When following Test-Driven Development (TDD), one creates a failing test and then writes code to make the test pass. But what if the code already exists?

If a piece of code has no covering unit tests, it is important to add tests that demonstrate the desired behavior. The most important rule for adding tests to existing code is to ensure you are testing the right thing.

Test the Right Thing

When I am adding tests for existing code, I usually write the test case with the knowledge of the observed behavior. So my tests pass immediately because I know how the code behaves. However this is a flawed testing strategy because these tests are biased towards examples that show how I think the code behaves.

It is common in the software development industry to hear people say that developers make poor testers of their own code. The reasons for this include our bias towards the ‘positive’ scenarios, and less towards how the code might break. We can be blind to parts of the code with flaws and it can have a great influence over how we write unit tests.

In other words, this bias increases the chance that the unit tests aren’t testing to right thing. To combat against this bias, I need to confirm the test fails.
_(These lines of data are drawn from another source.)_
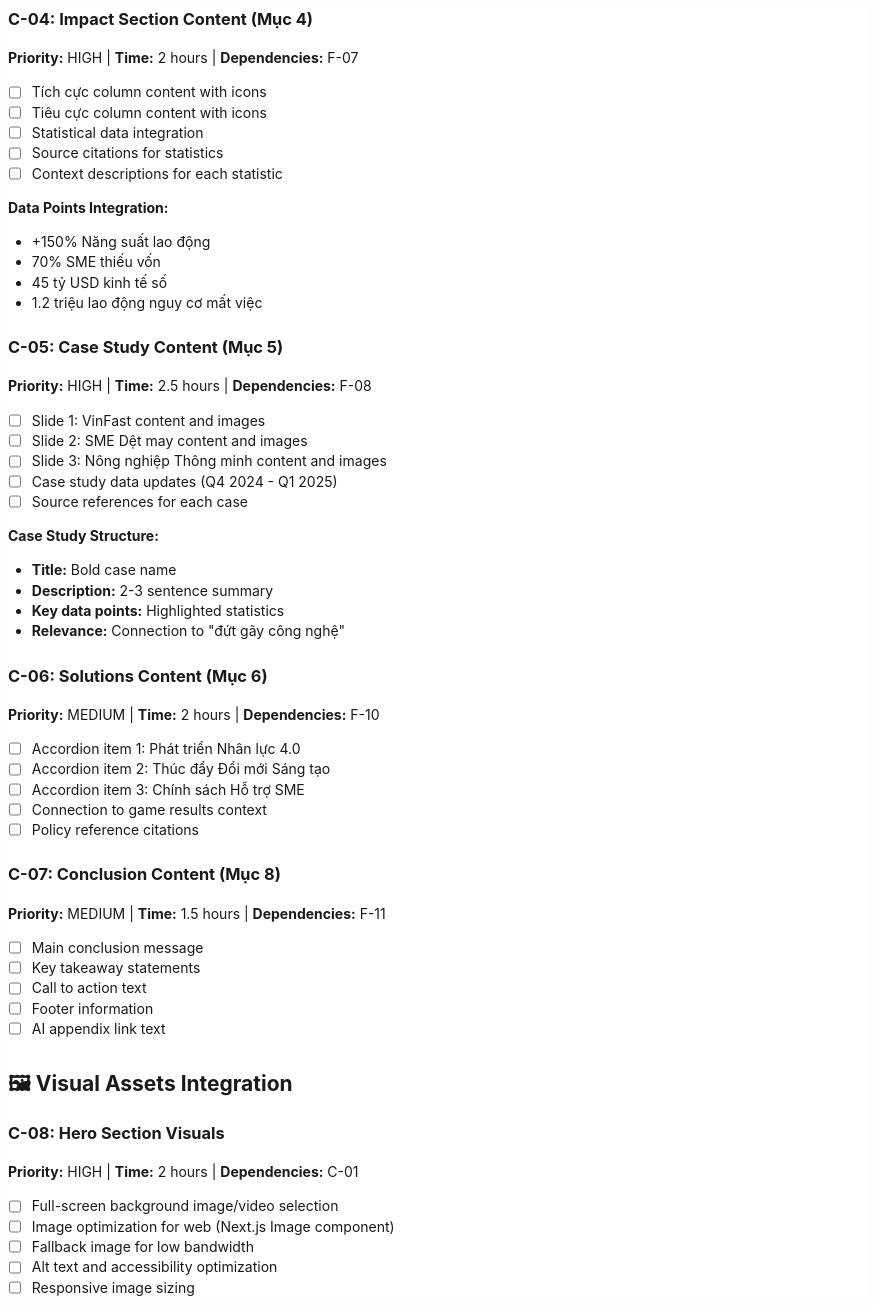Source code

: ### **C-04: Impact Section Content (Mục 4)**
**Priority:** HIGH | **Time:** 2 hours | **Dependencies:** F-07
- [ ] Tích cực column content with icons
- [ ] Tiêu cực column content with icons  
- [ ] Statistical data integration
- [ ] Source citations for statistics
- [ ] Context descriptions for each statistic

**Data Points Integration:**
- +150% Năng suất lao động
- 70% SME thiếu vốn
- 45 tỷ USD kinh tế số
- 1.2 triệu lao động nguy cơ mất việc

### **C-05: Case Study Content (Mục 5)**
**Priority:** HIGH | **Time:** 2.5 hours | **Dependencies:** F-08
- [ ] Slide 1: VinFast content and images
- [ ] Slide 2: SME Dệt may content and images
- [ ] Slide 3: Nông nghiệp Thông minh content and images
- [ ] Case study data updates (Q4 2024 - Q1 2025)
- [ ] Source references for each case

**Case Study Structure:**
- **Title:** Bold case name
- **Description:** 2-3 sentence summary
- **Key data points:** Highlighted statistics
- **Relevance:** Connection to "đứt gãy công nghệ"

### **C-06: Solutions Content (Mục 6)**
**Priority:** MEDIUM | **Time:** 2 hours | **Dependencies:** F-10
- [ ] Accordion item 1: Phát triển Nhân lực 4.0
- [ ] Accordion item 2: Thúc đẩy Đổi mới Sáng tạo
- [ ] Accordion item 3: Chính sách Hỗ trợ SME
- [ ] Connection to game results context
- [ ] Policy reference citations

### **C-07: Conclusion Content (Mục 8)**
**Priority:** MEDIUM | **Time:** 1.5 hours | **Dependencies:** F-11
- [ ] Main conclusion message
- [ ] Key takeaway statements
- [ ] Call to action text
- [ ] Footer information
- [ ] AI appendix link text

## 🖼️ Visual Assets Integration

### **C-08: Hero Section Visuals**
**Priority:** HIGH | **Time:** 2 hours | **Dependencies:** C-01
- [ ] Full-screen background image/video selection
- [ ] Image optimization for web (Next.js Image component)
- [ ] Fallback image for low bandwidth
- [ ] Alt text and accessibility optimization
- [ ] Responsive image sizing

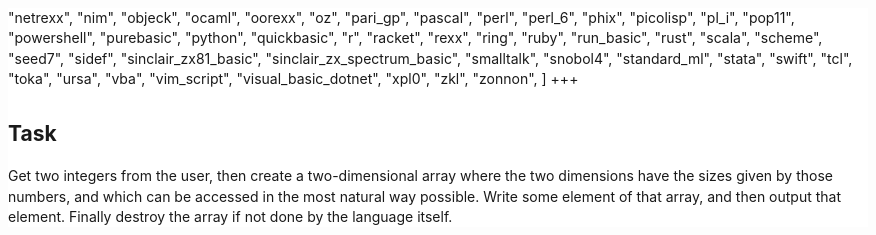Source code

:   "netrexx",
  "nim",
  "objeck",
  "ocaml",
  "oorexx",
  "oz",
  "pari_gp",
  "pascal",
  "perl",
  "perl_6",
  "phix",
  "picolisp",
  "pl_i",
  "pop11",
  "powershell",
  "purebasic",
  "python",
  "quickbasic",
  "r",
  "racket",
  "rexx",
  "ring",
  "ruby",
  "run_basic",
  "rust",
  "scala",
  "scheme",
  "seed7",
  "sidef",
  "sinclair_zx81_basic",
  "sinclair_zx_spectrum_basic",
  "smalltalk",
  "snobol4",
  "standard_ml",
  "stata",
  "swift",
  "tcl",
  "toka",
  "ursa",
  "vba",
  "vim_script",
  "visual_basic_dotnet",
  "xpl0",
  "zkl",
  "zonnon",
]
+++

## Task

Get two integers from the user, then create a two-dimensional array where the two dimensions have the sizes given by those numbers, and which can be accessed in the most natural way possible. Write some element of that array, and then output that element. Finally destroy the array if not done by the language itself.
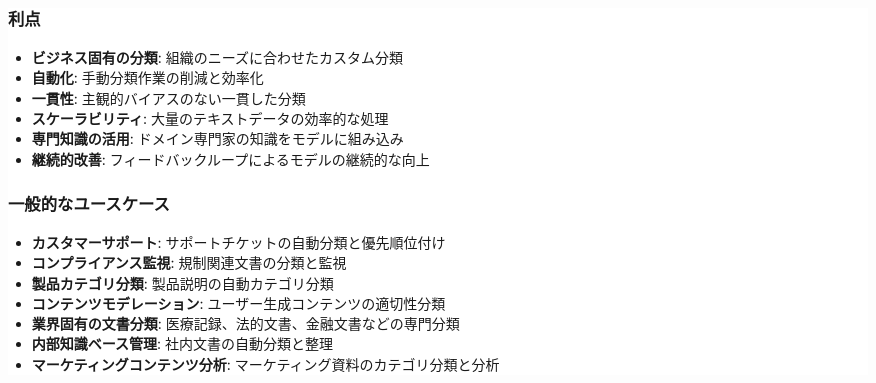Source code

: ### 利点

- **ビジネス固有の分類**: 組織のニーズに合わせたカスタム分類
- **自動化**: 手動分類作業の削減と効率化
- **一貫性**: 主観的バイアスのない一貫した分類
- **スケーラビリティ**: 大量のテキストデータの効率的な処理
- **専門知識の活用**: ドメイン専門家の知識をモデルに組み込み
- **継続的改善**: フィードバックループによるモデルの継続的な向上

### 一般的なユースケース

- **カスタマーサポート**: サポートチケットの自動分類と優先順位付け
- **コンプライアンス監視**: 規制関連文書の分類と監視
- **製品カテゴリ分類**: 製品説明の自動カテゴリ分類
- **コンテンツモデレーション**: ユーザー生成コンテンツの適切性分類
- **業界固有の文書分類**: 医療記録、法的文書、金融文書などの専門分類
- **内部知識ベース管理**: 社内文書の自動分類と整理
- **マーケティングコンテンツ分析**: マーケティング資料のカテゴリ分類と分析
How to Confirm a Test Fails

The technique I use is to write the unit test based on the observed behavior. I can see the test passes (that ‘positive’ scenario again). Then I modify the existing behavior of the code in a way that should cause the unit test to fail. When I re-run the test(s) and I don’t see the expected failures, I know I have not tested the right thing.

I’m not going lie, it can be very disheartening to modify a piece of code that results in no failing tests when I expected it to fail. When this happens (and it does more often than I’d like to admit) it is a clear demonstration of the quality of your test suite. Or rather, the lack thereof.

However, this confirmation of a test’s ability to ‘test the right thing’ is a powerful thing. It amplifies my confidence that the test is adding value to the overall code quality. And when I don’t see the test fail as I expect it to, correcting the test, or the code, is much easier since I am much more familiar with the current context than I would be days or weeks later when a bug is reported in the code.

Speaking of bugs…

Observation of Bugs

When a bug is reported, it is important to understand why the bug exists. Since I have a suite of automated unit tests for my code, my first question is to determine why didn’t the bug get observed in an existing unit test? It boils down to one of two reasons. Either, there was insufficient test coverage and no tests were written to cover the code with the bug, or the test didn’t test the right thing.

If there was insufficient test coverage to observe a bug in the code, the first step in correcting the bug is to write a test that should fail due to the bug. This TDD approach ensures that fixing the bug will be easier but also the bug will have a covering test in the future to protect against regressions.

If the bug slipped past our test suite because of a poorly written test, that is a much more interesting thing to look at. It means that I didn’t understand the code’s behavior as well as I thought I did. I could simply write a new test to observe the bug, just as I would when there was insufficient coverage. However, it is more important to look at the test I expected to find the bug and understand why it didn’t.

Did I miss an assertion? Did I set up test doubles incorrectly? Did the test use a flawed set of inputs? Understanding what went wrong makes me a better writer of unit tests. It makes me more aware of what I need to do to test the right thing.

Summary

Using a test-driven approach to designing software code has the advantage of watching tests fail, and ultimately confirming the desired behavior. But when you test existing code, you need to be more careful to ensure you are testing the right thing. The most important thing you can do is to see tests fail the way you expect them to. Combat your bias and test more than the ‘positive’ scenarios.